For additional information on how to use the thresholds, see the sample tiering scripts and priority aging scenarios.

Effect of remapping on thresholds

Which thresholds continue to apply after remapping through a REMAP ACTIVITY action depends on whether the thresholds apply only to a specific service subclass or throughout the lifetime of an activity.

When you remap an activity to a new service subclass, only the in-service-class thresholds, such as CPUTIMEINSC and SQLROWSREADINSC, change. These in-service-class thresholds no longer affect an activity after it leaves the source service subclass, and they are replaced with the corresponding thresholds for the target subclass, if you defined those thresholds. All other activity thresholds from the service subclass to which the activity was originally mapped remain unchanged, and applicable threshold timers and counters are not reset. The activity is not re-evaluated against any other thresholds that you defined for the target service subclass.

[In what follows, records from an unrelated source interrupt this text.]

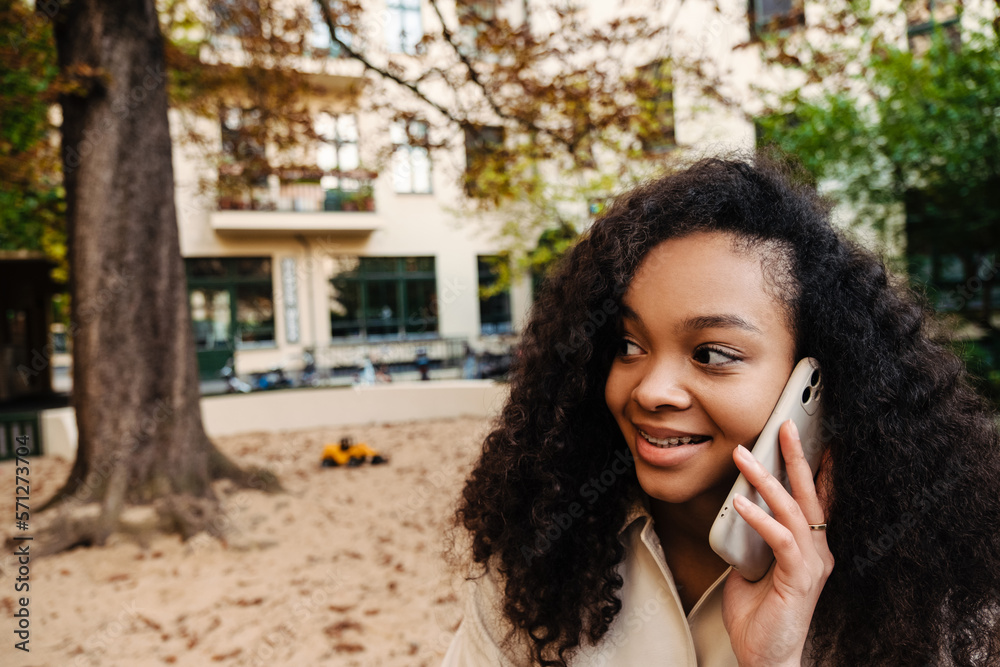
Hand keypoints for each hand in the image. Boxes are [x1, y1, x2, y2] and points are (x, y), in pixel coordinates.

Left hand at [721, 420, 834, 666]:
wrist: (766, 659)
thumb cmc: (759, 617)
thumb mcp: (751, 568)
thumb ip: (750, 539)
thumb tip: (736, 510)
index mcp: (808, 548)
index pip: (813, 499)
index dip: (814, 466)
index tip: (808, 433)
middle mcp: (817, 553)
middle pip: (810, 494)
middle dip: (797, 456)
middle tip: (785, 424)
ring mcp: (811, 566)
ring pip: (793, 510)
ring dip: (766, 479)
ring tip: (744, 455)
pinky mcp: (799, 580)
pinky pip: (781, 540)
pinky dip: (760, 518)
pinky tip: (741, 502)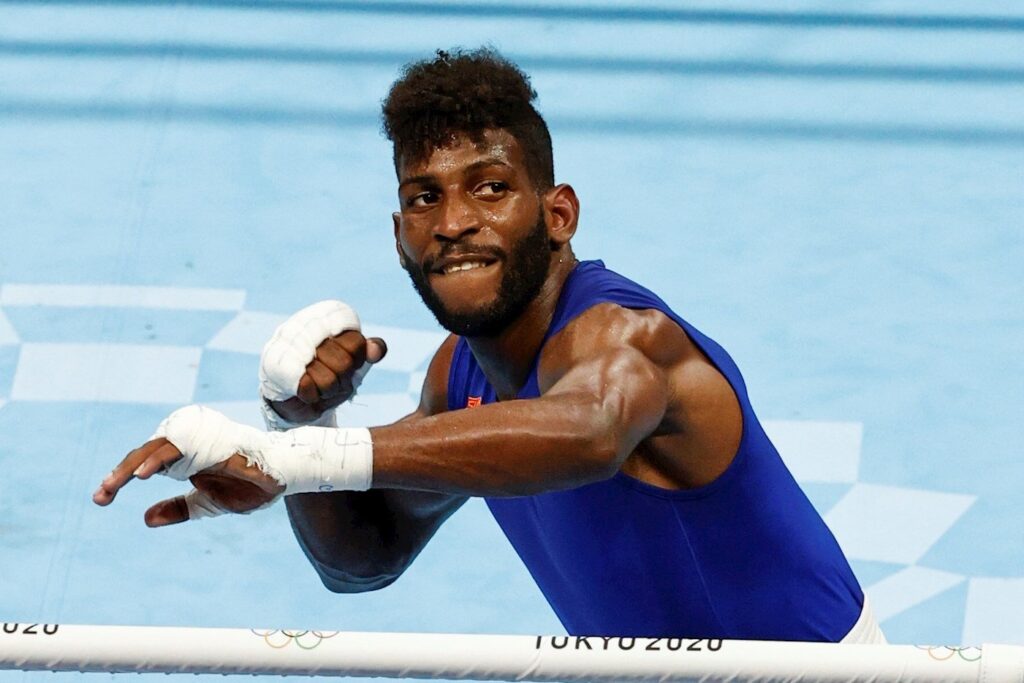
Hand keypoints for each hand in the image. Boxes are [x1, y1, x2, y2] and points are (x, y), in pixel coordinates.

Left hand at [92, 437, 283, 526]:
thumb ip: (179, 508)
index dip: (123, 477)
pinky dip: (158, 459)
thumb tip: (144, 518)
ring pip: (156, 447)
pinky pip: (179, 446)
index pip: (146, 462)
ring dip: (132, 466)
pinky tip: (143, 476)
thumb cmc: (250, 485)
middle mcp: (189, 444)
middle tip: (100, 496)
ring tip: (113, 485)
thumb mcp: (207, 502)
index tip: (101, 497)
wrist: (284, 476)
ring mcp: (200, 439)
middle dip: (120, 474)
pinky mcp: (211, 440)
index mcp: (186, 457)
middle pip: (145, 452)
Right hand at [267, 330, 386, 423]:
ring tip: (319, 385)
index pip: (356, 342)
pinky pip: (308, 389)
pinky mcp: (275, 366)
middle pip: (344, 363)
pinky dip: (312, 396)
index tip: (349, 360)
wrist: (292, 395)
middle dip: (343, 379)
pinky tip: (304, 390)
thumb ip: (368, 350)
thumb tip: (376, 349)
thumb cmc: (327, 372)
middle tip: (333, 378)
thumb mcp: (353, 360)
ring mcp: (287, 343)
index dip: (357, 359)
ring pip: (328, 379)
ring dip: (328, 391)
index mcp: (326, 315)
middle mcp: (304, 323)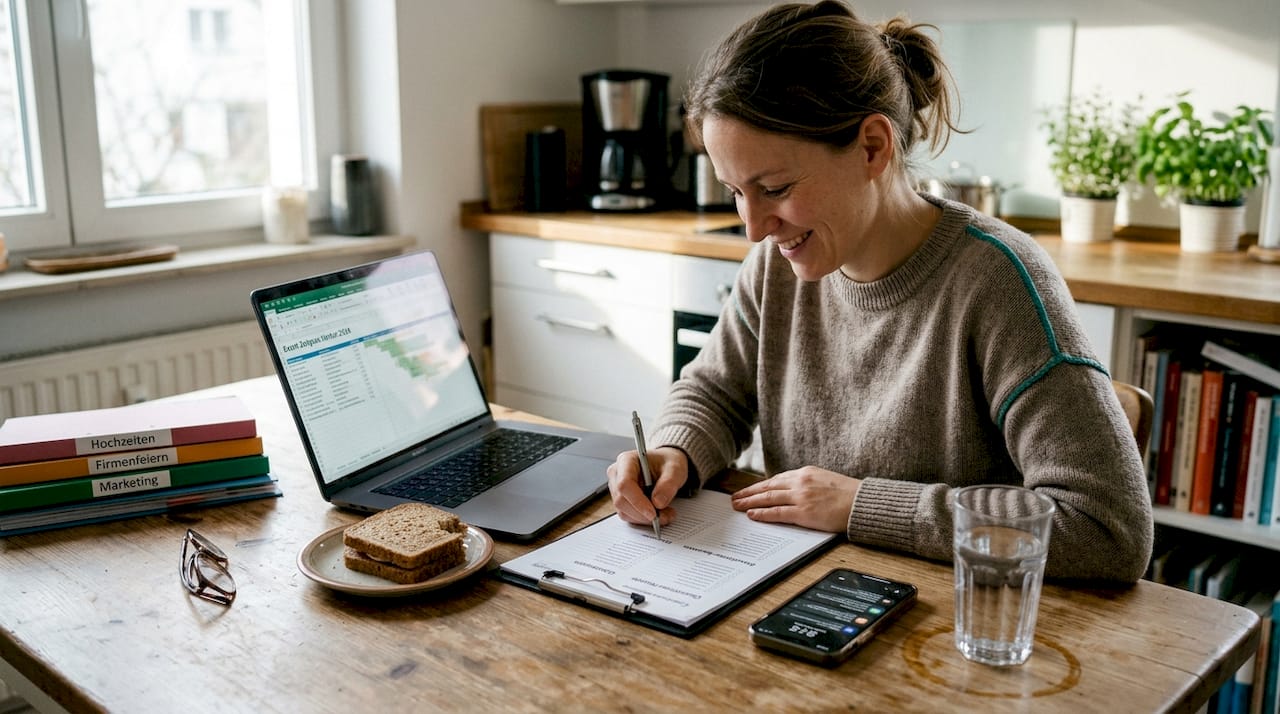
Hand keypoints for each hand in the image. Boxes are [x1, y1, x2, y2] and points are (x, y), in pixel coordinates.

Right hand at [607, 446, 688, 526]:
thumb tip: (658, 502)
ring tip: (666, 514)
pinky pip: (628, 515)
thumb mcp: (675, 469)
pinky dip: (643, 519)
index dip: (637, 501)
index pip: (624, 484)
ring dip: (644, 518)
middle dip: (643, 513)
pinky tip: (658, 514)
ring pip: (623, 511)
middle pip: (621, 500)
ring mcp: (617, 488)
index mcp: (626, 460)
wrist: (666, 466)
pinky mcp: (621, 500)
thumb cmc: (667, 462)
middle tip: (665, 516)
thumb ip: (668, 483)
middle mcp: (617, 474)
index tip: (653, 513)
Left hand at [731, 466, 858, 532]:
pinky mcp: (804, 512)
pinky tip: (752, 514)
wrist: (862, 503)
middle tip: (734, 498)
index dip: (759, 486)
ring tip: (737, 506)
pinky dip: (762, 513)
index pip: (776, 479)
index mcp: (805, 473)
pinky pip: (777, 513)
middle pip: (767, 487)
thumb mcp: (825, 480)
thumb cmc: (848, 494)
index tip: (749, 490)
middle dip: (749, 493)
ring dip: (750, 502)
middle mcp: (800, 482)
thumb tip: (792, 490)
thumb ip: (807, 483)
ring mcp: (801, 497)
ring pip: (768, 498)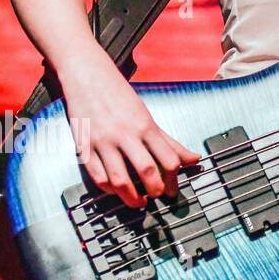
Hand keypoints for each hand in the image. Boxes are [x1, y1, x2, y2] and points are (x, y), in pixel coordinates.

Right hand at [62, 59, 199, 207]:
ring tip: (139, 202)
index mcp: (145, 126)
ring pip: (119, 179)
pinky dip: (108, 189)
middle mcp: (125, 134)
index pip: (168, 158)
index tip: (174, 188)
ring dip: (131, 197)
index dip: (174, 178)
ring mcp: (103, 142)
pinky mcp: (83, 146)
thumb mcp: (147, 117)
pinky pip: (97, 175)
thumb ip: (169, 141)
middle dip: (155, 189)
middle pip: (146, 170)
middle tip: (158, 196)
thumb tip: (194, 159)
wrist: (88, 76)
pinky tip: (116, 191)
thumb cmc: (120, 97)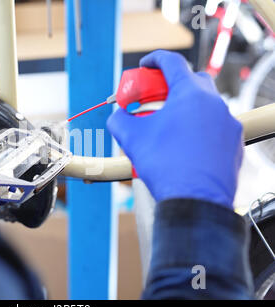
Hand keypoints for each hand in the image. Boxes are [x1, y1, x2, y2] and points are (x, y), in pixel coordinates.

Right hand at [107, 50, 242, 208]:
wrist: (195, 200)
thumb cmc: (165, 165)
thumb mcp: (131, 138)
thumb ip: (119, 119)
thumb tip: (117, 116)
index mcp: (189, 94)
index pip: (172, 62)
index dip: (154, 60)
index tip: (145, 65)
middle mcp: (214, 103)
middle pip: (193, 79)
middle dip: (172, 83)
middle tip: (155, 97)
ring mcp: (228, 122)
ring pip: (205, 104)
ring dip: (186, 106)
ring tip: (168, 124)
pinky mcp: (234, 141)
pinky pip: (215, 125)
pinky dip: (199, 126)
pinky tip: (184, 142)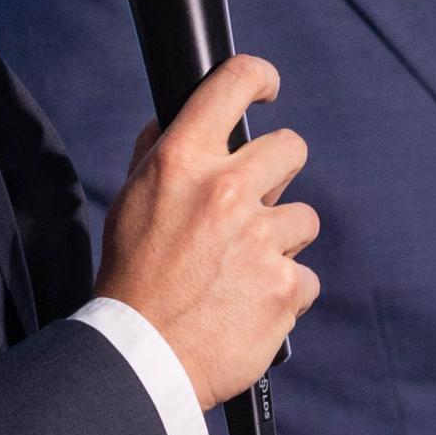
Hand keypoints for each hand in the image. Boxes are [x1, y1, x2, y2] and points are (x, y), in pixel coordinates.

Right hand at [94, 55, 319, 405]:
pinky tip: (249, 305)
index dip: (259, 77)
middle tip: (255, 204)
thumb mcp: (131, 202)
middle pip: (291, 148)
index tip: (267, 88)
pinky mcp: (285, 287)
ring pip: (303, 218)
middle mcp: (226, 191)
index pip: (232, 84)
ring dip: (280, 241)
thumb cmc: (132, 278)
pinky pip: (304, 276)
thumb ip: (158, 154)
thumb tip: (176, 117)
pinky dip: (283, 292)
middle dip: (279, 173)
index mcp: (183, 162)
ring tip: (242, 271)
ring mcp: (261, 240)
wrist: (141, 356)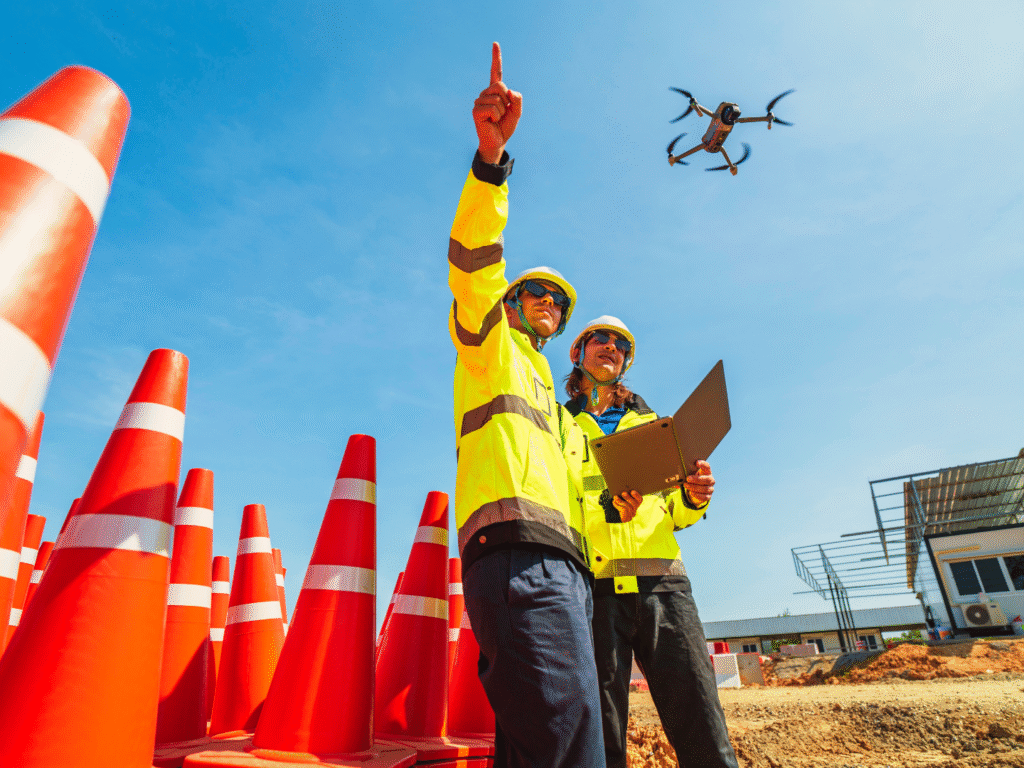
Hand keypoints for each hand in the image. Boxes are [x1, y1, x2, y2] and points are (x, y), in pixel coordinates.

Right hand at [473, 42, 521, 163]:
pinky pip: (492, 108)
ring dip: (502, 111)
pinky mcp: (476, 110)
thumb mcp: (516, 113)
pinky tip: (491, 121)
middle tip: (502, 113)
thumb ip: (517, 100)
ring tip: (496, 119)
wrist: (497, 142)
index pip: (496, 72)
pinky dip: (496, 116)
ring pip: (497, 99)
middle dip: (506, 101)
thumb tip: (510, 91)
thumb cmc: (505, 127)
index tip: (495, 43)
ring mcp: (479, 101)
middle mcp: (485, 94)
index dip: (496, 58)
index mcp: (495, 92)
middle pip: (500, 86)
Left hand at [612, 490, 642, 522]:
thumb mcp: (621, 497)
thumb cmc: (617, 501)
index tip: (632, 491)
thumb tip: (622, 487)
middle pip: (634, 504)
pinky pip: (623, 511)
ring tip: (615, 497)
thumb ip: (624, 493)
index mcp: (636, 503)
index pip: (640, 499)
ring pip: (628, 507)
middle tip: (623, 493)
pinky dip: (618, 505)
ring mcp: (631, 515)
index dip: (637, 495)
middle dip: (628, 498)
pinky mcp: (626, 518)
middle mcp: (635, 509)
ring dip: (620, 501)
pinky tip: (614, 502)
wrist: (612, 514)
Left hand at [683, 460, 714, 505]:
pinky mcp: (708, 496)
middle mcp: (710, 480)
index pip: (707, 466)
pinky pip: (705, 497)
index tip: (696, 463)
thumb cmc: (692, 479)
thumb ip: (687, 472)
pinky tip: (691, 493)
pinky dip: (697, 495)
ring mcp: (710, 488)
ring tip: (686, 485)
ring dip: (695, 487)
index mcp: (706, 472)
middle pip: (707, 479)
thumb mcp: (690, 474)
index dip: (703, 464)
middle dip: (697, 479)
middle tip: (688, 478)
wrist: (695, 491)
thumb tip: (679, 473)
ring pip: (705, 489)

For example, assume that two service subclasses with thresholds are defined as follows:

Service subclass A with the following thresholds:
- An ACTIVITYTOTALTIME lifetime threshold TH1 with a STOP EXECUTION action after 30 minutes have elapsed
- An SQLROWSREADINSC in-service-class threshold TH2 with a REMAP ACTIVITY action to service subclass B after more than 2000 rows have been read
Service subclass B with the following thresholds:
- An ACTIVITYTOTALTIME lifetime threshold TH3 with a STOP EXECUTION action after 5 minutes have elapsed
- An SQLROWSREADINSC threshold TH4 with a STOP EXECUTION action after more than 1000 rows have been read

When an activity enters the system in service subclass A, both thresholds TH1 and TH2 apply to the activity. If the activity reads more than 2000 rows during query evaluation, it is dynamically remapped to service subclass B. Because of the remapping of the activity to subclass B, the applicable in-service-class thresholds change, and TH4 rather than TH2 now applies to the activity. Counters for both thresholds are reset to zero, and even though the activity has read more than 2000 rows in the original service subclass, the counter for TH4 is restarted at zero; the activity must read more than 1000 rows while running in service subclass B before threshold TH4 is violated. Threshold TH1, which applies throughout the lifetime of the activity, continues to apply, even though the activity is now running in a different subclass. Threshold TH3 does not exercise any control over the remapped activity at all, because it did not apply to the first service subclass that the activity entered when it began running.